____ Source information
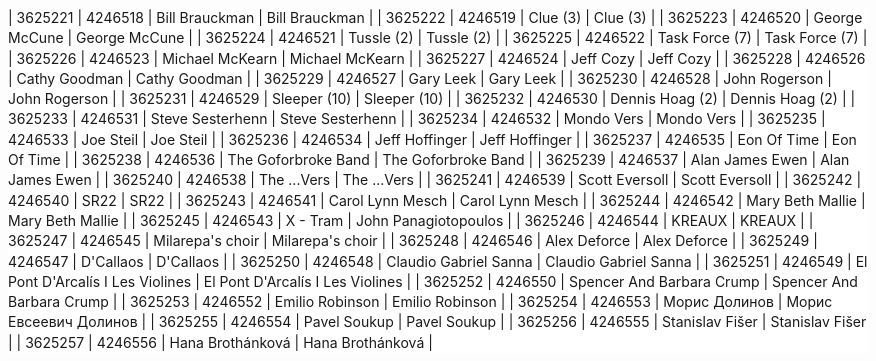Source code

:| 3625221 | 4246518 | Bill Brauckman | Bill Brauckman |
| 3625222 | 4246519 | Clue (3) | Clue (3) |
| 3625223 | 4246520 | George McCune | George McCune |
| 3625224 | 4246521 | Tussle (2) | Tussle (2) |
| 3625225 | 4246522 | Task Force (7) | Task Force (7) |
| 3625226 | 4246523 | Michael McKearn | Michael McKearn |
| 3625227 | 4246524 | Jeff Cozy | Jeff Cozy |
| 3625228 | 4246526 | Cathy Goodman | Cathy Goodman |
| 3625229 | 4246527 | Gary Leek | Gary Leek |
| 3625230 | 4246528 | John Rogerson | John Rogerson |
| 3625231 | 4246529 | Sleeper (10) | Sleeper (10) |
| 3625232 | 4246530 | Dennis Hoag (2) | Dennis Hoag (2) |
| 3625233 | 4246531 | Steve Sesterhenn | Steve Sesterhenn |
| 3625234 | 4246532 | Mondo Vers | Mondo Vers |
| 3625235 | 4246533 | Joe Steil | Joe Steil |
| 3625236 | 4246534 | Jeff Hoffinger | Jeff Hoffinger |
| 3625237 | 4246535 | Eon Of Time | Eon Of Time |
| 3625238 | 4246536 | The Goforbroke Band | The Goforbroke Band |
| 3625239 | 4246537 | Alan James Ewen | Alan James Ewen |
| 3625240 | 4246538 | The ...Vers | The ...Vers |
| 3625241 | 4246539 | Scott Eversoll | Scott Eversoll |
| 3625242 | 4246540 | SR22 | SR22 |
| 3625243 | 4246541 | Carol Lynn Mesch | Carol Lynn Mesch |
| 3625244 | 4246542 | Mary Beth Mallie | Mary Beth Mallie |
| 3625245 | 4246543 | X - Tram | John Panagiotopoulos |
| 3625246 | 4246544 | KREAUX | KREAUX |
| 3625247 | 4246545 | Milarepa's choir | Milarepa's choir |
| 3625248 | 4246546 | Alex Deforce | Alex Deforce |
| 3625249 | 4246547 | D'Callaos | D'Callaos |
| 3625250 | 4246548 | Claudio Gabriel Sanna | Claudio Gabriel Sanna |
| 3625251 | 4246549 | El Pont D'Arcalís I Les Violines | El Pont D'Arcalís I Les Violines |
| 3625252 | 4246550 | Spencer And Barbara Crump | Spencer And Barbara Crump |
| 3625253 | 4246552 | Emilio Robinson | Emilio Robinson |
| 3625254 | 4246553 | Морис Долинов | Морис Евсеевич Долинов |
| 3625255 | 4246554 | Pavel Soukup | Pavel Soukup |
| 3625256 | 4246555 | Stanislav Fišer | Stanislav Fišer |
| 3625257 | 4246556 | Hana Brothánková | Hana Brothánková |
________
[Description of the task] After locating the line that holds "SR22 | SR22 |", print it and each line after it through the end of the data, exactly as it stands.

[Written answer]
| 3625242 | 4246540 | SR22 | SR22 |
| 3625243 | 4246541 | Carol Lynn Mesch | Carol Lynn Mesch |
| 3625244 | 4246542 | Mary Beth Mallie | Mary Beth Mallie |
| 3625245 | 4246543 | X - Tram | John Panagiotopoulos |
| 3625246 | 4246544 | KREAUX | KREAUX |
| 3625247 | 4246545 | Milarepa's choir | Milarepa's choir |
| 3625248 | 4246546 | Alex Deforce | Alex Deforce |
| 3625249 | 4246547 | D'Callaos | D'Callaos |
| 3625250 | 4246548 | Claudio Gabriel Sanna | Claudio Gabriel Sanna |
| 3625251 | 4246549 | El Pont D'Arcalís I Les Violines | El Pont D'Arcalís I Les Violines |
| 3625252 | 4246550 | Spencer And Barbara Crump | Spencer And Barbara Crump |
| 3625253 | 4246552 | Emilio Robinson | Emilio Robinson |
| 3625254 | 4246553 | Морис Долинов | Морис Евсеевич Долинов |
| 3625255 | 4246554 | Pavel Soukup | Pavel Soukup |
| 3625256 | 4246555 | Stanislav Fišer | Stanislav Fišer |
| 3625257 | 4246556 | Hana Brothánková | Hana Brothánková |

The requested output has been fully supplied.